The Gift of Hope

As Christmas approaches, the familiar strains of “Peace on Earth, God Will Toward Men” are sung by carolers and in houses of worship all over the land.  Peace is an elusive thing. Everyone wants peace, yet few seem to actually possess it in any substantive form. For many, the attraction of the Christmas season is the momentary fulfillment of that dream, the wonderful moment of “Peace on Earth.” For one night, it seems possible.

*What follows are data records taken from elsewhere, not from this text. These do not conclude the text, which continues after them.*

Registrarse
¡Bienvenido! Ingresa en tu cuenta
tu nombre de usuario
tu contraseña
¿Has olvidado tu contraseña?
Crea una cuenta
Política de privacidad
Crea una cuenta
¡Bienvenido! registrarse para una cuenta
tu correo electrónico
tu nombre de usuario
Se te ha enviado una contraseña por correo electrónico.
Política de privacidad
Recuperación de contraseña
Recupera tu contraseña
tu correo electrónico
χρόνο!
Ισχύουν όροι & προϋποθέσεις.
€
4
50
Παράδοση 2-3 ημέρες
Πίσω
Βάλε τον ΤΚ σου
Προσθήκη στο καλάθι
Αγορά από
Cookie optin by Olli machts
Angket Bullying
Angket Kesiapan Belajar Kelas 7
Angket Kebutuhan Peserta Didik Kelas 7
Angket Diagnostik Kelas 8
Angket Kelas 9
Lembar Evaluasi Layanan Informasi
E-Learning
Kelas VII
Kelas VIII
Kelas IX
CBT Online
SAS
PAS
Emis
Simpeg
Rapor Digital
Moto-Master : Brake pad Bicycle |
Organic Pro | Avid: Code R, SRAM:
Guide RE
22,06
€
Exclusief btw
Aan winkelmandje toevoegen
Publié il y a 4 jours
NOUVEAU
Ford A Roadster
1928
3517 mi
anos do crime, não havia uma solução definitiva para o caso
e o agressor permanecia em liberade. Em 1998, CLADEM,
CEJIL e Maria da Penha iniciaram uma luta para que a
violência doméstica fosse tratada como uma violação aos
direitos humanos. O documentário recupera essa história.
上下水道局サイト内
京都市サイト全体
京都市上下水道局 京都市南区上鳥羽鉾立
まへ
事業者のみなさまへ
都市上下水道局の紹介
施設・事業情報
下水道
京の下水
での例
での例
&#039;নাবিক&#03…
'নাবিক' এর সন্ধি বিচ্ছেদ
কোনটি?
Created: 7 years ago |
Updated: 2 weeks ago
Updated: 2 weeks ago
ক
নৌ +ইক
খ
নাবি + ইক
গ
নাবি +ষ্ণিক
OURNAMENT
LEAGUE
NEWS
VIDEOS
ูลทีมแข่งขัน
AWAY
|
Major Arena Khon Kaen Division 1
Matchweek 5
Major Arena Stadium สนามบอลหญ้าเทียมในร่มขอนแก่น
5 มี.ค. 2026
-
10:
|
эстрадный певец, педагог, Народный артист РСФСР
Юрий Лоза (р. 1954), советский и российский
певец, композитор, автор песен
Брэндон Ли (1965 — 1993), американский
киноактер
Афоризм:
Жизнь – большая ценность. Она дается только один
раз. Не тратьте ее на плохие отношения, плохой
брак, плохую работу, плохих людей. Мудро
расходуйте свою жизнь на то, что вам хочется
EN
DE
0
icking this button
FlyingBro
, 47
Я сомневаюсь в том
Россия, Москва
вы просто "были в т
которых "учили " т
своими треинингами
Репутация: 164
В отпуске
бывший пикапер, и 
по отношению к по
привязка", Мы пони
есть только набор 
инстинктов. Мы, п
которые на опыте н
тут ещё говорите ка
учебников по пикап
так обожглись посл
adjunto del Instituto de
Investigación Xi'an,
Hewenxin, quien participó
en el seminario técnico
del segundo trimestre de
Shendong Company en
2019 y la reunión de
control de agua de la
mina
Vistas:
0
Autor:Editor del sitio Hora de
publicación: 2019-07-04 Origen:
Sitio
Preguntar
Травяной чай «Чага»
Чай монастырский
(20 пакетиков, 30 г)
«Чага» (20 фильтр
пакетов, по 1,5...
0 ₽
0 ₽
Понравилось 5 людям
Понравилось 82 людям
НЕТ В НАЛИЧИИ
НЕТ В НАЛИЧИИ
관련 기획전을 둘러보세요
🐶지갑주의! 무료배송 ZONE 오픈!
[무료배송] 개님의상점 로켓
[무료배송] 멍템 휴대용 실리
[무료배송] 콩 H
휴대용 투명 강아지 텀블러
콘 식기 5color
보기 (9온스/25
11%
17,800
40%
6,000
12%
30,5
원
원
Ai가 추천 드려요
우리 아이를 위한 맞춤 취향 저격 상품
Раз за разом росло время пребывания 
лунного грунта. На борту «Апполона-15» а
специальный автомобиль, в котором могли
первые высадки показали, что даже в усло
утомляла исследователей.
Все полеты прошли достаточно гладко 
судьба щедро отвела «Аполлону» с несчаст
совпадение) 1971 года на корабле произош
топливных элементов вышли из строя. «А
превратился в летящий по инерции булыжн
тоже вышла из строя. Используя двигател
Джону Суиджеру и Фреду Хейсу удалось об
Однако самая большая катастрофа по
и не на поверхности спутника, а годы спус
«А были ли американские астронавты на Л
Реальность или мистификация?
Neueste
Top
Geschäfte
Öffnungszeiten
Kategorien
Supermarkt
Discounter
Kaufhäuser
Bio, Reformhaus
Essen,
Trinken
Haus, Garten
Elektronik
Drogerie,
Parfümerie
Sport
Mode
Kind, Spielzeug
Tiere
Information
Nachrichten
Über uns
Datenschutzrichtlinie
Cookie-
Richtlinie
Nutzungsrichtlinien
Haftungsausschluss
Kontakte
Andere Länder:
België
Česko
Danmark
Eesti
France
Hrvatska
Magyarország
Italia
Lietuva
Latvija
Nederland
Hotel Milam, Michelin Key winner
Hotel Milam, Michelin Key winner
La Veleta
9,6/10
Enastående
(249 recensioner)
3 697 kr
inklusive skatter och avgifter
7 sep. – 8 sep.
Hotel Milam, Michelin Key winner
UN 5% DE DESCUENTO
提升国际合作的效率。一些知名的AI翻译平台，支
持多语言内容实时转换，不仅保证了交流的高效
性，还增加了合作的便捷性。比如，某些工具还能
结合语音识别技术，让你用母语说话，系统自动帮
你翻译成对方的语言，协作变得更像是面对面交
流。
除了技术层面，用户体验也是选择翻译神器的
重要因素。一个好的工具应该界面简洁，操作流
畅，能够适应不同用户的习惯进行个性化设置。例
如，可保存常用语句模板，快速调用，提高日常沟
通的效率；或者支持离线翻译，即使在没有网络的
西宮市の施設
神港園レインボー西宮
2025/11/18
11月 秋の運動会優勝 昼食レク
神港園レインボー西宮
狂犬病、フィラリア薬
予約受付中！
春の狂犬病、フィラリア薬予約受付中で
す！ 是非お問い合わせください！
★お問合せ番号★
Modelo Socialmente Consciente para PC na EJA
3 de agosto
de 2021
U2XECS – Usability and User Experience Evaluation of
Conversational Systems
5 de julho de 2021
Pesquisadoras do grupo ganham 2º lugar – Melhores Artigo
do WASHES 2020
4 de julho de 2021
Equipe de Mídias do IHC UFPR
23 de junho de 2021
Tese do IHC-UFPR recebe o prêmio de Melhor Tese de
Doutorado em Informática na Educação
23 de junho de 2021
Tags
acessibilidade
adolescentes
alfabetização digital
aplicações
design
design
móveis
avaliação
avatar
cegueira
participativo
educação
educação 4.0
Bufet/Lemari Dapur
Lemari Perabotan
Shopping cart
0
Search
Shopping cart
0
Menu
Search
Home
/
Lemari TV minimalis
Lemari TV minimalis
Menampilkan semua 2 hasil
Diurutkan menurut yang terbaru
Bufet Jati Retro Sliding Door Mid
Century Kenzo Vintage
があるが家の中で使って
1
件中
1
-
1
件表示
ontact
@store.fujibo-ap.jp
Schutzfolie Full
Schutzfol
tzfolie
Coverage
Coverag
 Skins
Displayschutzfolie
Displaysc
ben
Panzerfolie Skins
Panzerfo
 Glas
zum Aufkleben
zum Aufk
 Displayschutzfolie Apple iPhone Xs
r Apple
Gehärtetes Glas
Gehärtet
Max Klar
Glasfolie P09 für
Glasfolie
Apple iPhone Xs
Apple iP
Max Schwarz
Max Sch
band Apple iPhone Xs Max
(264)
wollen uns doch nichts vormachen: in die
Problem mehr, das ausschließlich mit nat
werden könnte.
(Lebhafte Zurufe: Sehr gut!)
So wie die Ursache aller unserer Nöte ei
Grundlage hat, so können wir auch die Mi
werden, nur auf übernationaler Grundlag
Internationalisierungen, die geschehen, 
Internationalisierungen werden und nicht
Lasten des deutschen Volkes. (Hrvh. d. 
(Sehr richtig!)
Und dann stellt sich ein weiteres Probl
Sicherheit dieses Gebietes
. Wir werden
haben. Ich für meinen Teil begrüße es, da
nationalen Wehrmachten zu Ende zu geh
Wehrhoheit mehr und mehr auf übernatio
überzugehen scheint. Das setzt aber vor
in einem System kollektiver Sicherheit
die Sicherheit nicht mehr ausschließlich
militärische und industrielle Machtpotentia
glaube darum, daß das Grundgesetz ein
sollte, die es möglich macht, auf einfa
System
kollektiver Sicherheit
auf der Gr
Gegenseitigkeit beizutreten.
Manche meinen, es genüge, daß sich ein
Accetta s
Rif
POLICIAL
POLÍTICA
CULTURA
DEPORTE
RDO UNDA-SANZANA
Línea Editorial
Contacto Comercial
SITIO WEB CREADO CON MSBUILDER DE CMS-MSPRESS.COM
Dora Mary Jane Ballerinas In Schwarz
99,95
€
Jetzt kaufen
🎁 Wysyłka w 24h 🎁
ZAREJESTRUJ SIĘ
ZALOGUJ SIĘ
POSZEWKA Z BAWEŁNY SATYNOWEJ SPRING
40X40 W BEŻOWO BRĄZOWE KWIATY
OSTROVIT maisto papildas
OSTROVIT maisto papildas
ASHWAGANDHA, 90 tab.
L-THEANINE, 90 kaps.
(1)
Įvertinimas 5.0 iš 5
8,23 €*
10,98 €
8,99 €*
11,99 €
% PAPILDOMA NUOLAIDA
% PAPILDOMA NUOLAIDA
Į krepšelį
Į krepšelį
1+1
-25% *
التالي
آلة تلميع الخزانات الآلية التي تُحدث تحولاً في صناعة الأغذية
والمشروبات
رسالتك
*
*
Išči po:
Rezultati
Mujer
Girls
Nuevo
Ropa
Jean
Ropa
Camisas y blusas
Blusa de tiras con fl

Then some jerk cuts you off on the freeway on your way back from grandma’s house on Christmas day, and that “peace” slips away.

Pax
Pax (Photo credit: the justified sinner)

Giving peace and hope at Christmas time is something we each can do.  It is my Christmas wish for my friends and family this year.  My favorite poet, Emily Dickinson wrote:

Hope is the thing with feathers that perches in the soul

And sings the tune without the words

And never stops at all.

For so many, Christmas can be such a sad a lonely time.  For those who have lost loved ones, it can be a time of sadness and reflection of missed opportunities, regrets and unfulfilled dreams.  But the human spirit has such a great capacity for hope that it doesn’t let us sit idly and focus on our sadness, it forces us to concentrate on the ones who are still in our lives who can bring us peace and joy and to the new opportunities ahead of us.

This time of year, we need to reach out, spread hope, kindness and cheer to those around us in need of hope.  There are so many wonderful opportunities to give hope to others.  One of my favorite charities is Angel Tree.  Angel tree is a ministry that reaches out to the children of incarcerated parents, insuring that they can experience the joy of Christmas.  Many churches sponsor Angel Tree programs, and the national organization has a great website that also provides opportunities for giving if you do not have a local opportunity for participating.

Years ago, after the death of my niece, I channeled my grief each Christmas by finding a child on the Angel Tree who would have been about her age.  I lovingly looked for gifts for that anonymous child – as if shopping for my niece – and knew that I was silently giving hope and love to someone in need.  It always helped me prepare myself for the holiday season.  Years later, I had an opportunity to deliver gifts to families as a part of the Angel Tree ministry at my church.  I saw, firsthand, the gratitude of the families being blessed by the ministry.  We weren’t just delivering toys and gifts…we were delivering The Gift of Hope to those who had little.  The blessings we received were immense.

Find a way this Christmas to share The Gift of Hope with others.  Whether it is a formal giving program like Angel Tree, playing anonymous Santa to a needy family in your community, helping at a local shelter or simply giving to Toys for Tots, there are so many ways to spread peace and hope this season.